Thomson Reuters publishes GFMS Platinum Group Metals Survey 2018

Thomson Reuters today released “GFMS Platinum Group Metals Survey 2018”, looking at developments in the global PGM markets over the past year and setting the scene for the rest of 2018.

Outlook

  • We expect platinum to exceed $1,000/oz at times in the second half of this year, a level that has exceeded spot prices for all but one week since February 2017.

Platinum in 2017 

  • Despite an uptick in autocatalyst recycling and resilient mine production, platinum supply was tempered by a fall in jewellery scrap, leaving total supply almost unchanged in 2017. On the demand side offtake was slightly weaker as stronger industrial demand was more than offset by falls in jewellery and retail investment, leaving the overall market in a physical deficit for the fourth consecutive year at 0.05 Moz (1.6 t).
  • Platinum mine production inched lower in 2017, by 1%, to stand at 5.92 Moz (184.2 t) driven by lower production from South Africa, Zimbabwe and Canada. Production disruptions in the form of maintenance work, safety stoppages, and mine suspensions were predominantly behind the drop in South Africa. Elsewhere, a normalisation in ore stockpiles led to losses, together with a drop in metal in mined ore. The closure of high cost shafts and higher metal prices pushed costs down by 2% on a Total Cash Cost + Capex basis, while increasing the peer group’s EBITDA by 14% to $1,702 M (excluding Russia), year-on-year. The drop in costs placed 32% of production under water, down from 35% in 2016.
  • Platinum uptake in the production of autocatalyst applications last year rose by a healthy 7.1% to 3.48 Moz (108.2 t) despite the negative sentiment from the vital diesel market in developed economies. This was the fourth consecutive rise and saw offtake reach the highest level in a decade. While still the largest consuming region, Europe reduced its share of platinum demand which was a reflection of lower average platinum loadings, with platinum demand falling 2% to 1.4 Moz (45.1 t). China was again the stand out, rising 16% in 2017.
  • Jewellery demand retreated 5% year-on-year to an estimated 2.20 Moz (68.6 t), the fourth consecutive annual decline. The biggest falls were seen in China and Europe, with fabrication in these key markets falling by 8% and 6% respectively. In China, competition from carat gold jewellery eroded market share while another drop in demand from the watch segment in Switzerland and a price related decline in the UK accounted for the bulk of European losses.
  • Platinum consumed in industrial applications (excluding autocatalyst) rose by a combined 7% to a record high. The largest gains were seen in the petroleum and glass sectors which rebounded by 27% and 22% respectively, the former boosted by additional Chinese capacity.
  • Retail investment fell by 45% in 2017 to an estimated 0.30 Moz (9.4 t). The material fall, the second in succession, has now seen investment demand decline by 279,000 ounces (8.7 t) from the peak in 2015. Japanese demand slumped 55% last year, despite platinum remaining below the psychologically important ¥4,000 per gramme level

Palladium in 2017

  • Palladium’s physical deficit edged lower last year to 1.20 Moz (37.3 t), retreating slightly from the record level seen in 2016 of 1.33 Moz (41.2 t). A 5% rise in total supply was partially offset by further modest gains on the demand side. Adjusting for stock movements (from ETF redemptions and industry stocks) the Net Balance slipped to a deficit of 0.91 Moz (28.2 t), the deepest deficit since 2014.

(Extracted page text data)
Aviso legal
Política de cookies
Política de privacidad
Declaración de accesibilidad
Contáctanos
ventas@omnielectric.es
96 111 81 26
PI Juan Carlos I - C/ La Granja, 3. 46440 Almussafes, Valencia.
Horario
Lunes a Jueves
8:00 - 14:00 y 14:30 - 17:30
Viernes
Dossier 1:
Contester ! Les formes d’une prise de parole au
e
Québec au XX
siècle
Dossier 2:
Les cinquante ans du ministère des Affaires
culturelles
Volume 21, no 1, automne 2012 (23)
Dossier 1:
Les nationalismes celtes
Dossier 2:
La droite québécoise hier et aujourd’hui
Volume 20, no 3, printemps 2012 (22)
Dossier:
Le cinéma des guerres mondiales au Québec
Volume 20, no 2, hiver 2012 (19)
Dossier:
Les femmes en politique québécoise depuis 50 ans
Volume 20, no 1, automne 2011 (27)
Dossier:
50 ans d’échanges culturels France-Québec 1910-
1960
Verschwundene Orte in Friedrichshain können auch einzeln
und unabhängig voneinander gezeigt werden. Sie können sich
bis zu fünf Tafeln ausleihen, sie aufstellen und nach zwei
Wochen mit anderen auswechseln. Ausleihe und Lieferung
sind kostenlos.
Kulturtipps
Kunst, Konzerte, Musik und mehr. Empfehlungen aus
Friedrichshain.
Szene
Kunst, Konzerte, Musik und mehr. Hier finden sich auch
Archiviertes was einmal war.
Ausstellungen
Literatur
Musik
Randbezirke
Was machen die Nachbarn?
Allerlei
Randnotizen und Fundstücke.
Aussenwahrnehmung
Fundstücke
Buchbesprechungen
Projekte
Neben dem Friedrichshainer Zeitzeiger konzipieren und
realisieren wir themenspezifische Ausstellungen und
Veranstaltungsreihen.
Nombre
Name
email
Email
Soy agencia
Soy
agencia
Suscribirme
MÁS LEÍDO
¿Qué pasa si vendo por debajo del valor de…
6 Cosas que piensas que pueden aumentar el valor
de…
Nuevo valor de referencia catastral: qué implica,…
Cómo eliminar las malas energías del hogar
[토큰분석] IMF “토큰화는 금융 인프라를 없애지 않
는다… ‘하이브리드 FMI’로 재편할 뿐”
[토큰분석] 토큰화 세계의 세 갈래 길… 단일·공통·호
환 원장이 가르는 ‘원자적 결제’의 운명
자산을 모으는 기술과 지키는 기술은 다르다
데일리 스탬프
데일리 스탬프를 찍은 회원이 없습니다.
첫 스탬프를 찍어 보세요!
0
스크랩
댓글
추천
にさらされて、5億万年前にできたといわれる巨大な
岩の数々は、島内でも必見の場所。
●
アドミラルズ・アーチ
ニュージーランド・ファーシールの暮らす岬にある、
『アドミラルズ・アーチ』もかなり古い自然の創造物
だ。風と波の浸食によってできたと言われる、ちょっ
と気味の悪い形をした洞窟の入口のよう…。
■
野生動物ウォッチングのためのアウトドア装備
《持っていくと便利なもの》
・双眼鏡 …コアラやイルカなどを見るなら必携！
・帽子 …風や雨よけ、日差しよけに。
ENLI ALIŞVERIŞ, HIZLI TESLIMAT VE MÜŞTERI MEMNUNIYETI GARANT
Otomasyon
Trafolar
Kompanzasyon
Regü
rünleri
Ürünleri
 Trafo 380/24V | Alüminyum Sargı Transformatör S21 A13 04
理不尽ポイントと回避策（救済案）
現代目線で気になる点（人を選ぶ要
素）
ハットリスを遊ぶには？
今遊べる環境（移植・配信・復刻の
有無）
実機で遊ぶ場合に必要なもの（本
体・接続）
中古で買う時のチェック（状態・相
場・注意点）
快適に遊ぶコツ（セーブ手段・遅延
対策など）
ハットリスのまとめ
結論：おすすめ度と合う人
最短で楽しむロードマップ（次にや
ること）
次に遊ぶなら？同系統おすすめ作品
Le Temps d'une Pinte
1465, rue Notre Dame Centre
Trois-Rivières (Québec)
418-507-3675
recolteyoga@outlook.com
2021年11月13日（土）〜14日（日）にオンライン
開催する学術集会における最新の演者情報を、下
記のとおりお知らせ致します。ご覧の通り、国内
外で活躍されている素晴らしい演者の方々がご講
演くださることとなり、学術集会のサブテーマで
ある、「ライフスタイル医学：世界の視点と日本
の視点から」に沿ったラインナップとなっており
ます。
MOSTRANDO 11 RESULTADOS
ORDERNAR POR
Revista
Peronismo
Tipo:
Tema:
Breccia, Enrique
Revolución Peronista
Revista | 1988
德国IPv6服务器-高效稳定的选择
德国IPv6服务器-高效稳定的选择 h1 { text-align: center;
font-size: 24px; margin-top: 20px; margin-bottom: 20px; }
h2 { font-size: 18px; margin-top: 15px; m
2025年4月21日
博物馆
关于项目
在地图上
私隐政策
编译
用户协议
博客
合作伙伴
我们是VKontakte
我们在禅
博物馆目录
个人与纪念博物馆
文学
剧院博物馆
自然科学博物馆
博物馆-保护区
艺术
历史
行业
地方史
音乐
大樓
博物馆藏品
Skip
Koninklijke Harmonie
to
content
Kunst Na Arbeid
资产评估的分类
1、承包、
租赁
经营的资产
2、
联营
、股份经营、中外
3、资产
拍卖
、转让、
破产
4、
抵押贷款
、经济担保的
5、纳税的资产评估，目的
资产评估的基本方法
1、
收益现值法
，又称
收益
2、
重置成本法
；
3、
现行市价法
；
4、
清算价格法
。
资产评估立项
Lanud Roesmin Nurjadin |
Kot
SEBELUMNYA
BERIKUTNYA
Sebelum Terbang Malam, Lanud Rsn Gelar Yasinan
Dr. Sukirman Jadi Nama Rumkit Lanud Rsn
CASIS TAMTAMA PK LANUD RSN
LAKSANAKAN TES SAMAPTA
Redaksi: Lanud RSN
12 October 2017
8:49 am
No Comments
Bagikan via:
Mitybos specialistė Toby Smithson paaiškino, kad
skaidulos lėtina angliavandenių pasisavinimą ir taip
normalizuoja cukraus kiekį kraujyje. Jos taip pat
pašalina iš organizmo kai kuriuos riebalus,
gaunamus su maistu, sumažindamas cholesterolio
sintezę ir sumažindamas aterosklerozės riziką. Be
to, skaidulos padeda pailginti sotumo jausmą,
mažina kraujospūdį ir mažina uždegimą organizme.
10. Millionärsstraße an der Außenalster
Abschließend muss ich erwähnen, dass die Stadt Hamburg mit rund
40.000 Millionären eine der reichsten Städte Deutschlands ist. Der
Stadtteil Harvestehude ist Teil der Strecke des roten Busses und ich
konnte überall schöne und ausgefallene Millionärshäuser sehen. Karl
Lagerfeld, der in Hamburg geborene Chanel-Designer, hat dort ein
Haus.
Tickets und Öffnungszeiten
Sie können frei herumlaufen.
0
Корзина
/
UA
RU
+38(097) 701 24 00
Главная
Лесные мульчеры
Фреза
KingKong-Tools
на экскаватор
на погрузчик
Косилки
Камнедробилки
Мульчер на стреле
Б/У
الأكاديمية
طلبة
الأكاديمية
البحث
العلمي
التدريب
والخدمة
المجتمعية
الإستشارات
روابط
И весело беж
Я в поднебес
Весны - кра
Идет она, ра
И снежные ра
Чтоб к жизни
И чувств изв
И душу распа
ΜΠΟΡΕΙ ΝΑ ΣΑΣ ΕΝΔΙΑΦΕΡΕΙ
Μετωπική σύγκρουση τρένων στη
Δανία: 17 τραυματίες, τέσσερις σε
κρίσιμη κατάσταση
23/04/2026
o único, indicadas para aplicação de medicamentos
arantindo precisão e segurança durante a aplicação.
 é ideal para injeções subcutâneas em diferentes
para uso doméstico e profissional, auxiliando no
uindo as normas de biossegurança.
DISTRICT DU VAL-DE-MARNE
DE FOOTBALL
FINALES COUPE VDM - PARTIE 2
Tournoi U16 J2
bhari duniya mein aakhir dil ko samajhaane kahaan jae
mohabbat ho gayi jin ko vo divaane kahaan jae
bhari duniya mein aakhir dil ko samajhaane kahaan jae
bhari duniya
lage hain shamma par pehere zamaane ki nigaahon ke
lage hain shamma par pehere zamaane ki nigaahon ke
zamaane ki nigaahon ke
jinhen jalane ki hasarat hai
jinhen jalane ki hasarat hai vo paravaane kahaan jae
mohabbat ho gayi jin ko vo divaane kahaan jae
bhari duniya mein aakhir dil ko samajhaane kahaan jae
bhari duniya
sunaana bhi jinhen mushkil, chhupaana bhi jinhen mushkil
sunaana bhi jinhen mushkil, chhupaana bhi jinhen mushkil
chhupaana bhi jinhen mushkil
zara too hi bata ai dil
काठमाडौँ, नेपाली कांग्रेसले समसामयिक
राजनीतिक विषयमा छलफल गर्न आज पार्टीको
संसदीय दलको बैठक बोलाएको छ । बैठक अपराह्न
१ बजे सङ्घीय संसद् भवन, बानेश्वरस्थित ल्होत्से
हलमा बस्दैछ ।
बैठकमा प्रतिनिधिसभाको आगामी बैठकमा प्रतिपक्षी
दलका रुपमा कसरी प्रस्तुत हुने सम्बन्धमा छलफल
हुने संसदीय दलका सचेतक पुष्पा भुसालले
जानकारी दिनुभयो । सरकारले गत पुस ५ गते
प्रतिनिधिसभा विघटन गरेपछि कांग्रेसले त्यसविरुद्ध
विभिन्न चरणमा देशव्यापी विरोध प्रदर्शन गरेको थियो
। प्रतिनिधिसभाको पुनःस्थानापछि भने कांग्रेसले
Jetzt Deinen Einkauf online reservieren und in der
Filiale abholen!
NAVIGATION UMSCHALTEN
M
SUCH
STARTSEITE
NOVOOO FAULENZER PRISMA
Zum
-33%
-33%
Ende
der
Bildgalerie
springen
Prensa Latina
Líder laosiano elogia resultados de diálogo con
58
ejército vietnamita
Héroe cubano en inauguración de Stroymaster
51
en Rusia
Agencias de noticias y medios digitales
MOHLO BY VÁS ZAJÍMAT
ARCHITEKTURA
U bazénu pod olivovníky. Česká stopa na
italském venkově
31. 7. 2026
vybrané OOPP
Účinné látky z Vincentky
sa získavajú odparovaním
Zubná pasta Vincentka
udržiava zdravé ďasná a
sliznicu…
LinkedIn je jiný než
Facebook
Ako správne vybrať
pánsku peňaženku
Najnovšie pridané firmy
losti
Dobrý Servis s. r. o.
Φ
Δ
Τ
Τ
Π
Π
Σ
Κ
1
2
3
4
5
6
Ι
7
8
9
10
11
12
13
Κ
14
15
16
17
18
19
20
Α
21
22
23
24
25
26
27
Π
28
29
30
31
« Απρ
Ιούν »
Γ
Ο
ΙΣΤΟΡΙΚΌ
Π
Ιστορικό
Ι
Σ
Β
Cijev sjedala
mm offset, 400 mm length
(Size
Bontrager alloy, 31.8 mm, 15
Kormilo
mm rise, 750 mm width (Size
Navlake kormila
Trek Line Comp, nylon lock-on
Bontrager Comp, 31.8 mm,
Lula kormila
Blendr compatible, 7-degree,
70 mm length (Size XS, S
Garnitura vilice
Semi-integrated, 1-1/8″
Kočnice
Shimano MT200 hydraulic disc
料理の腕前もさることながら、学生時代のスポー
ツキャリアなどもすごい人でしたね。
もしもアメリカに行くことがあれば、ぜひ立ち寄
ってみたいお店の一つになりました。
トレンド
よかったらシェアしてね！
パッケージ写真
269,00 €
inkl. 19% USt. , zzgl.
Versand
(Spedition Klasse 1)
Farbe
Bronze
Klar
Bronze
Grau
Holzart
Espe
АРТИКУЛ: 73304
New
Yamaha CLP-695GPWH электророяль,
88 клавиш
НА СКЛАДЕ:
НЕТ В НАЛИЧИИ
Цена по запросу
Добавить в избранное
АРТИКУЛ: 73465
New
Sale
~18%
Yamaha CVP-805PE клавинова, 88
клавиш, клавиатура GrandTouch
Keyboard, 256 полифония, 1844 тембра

- _WORK ORDER_:
Answer these questions from the PGM survey release:
1. By what percentage did platinum mine production fall in 2017?
2. By how much did Japanese retail investment demand for platinum drop last year?
3. What was palladium's physical deficit in 2017?
The material is not needed for this work.

- _ANSWER SECTION_:
1. 1%
2. 55%
3. 1.20 Moz (37.3 t)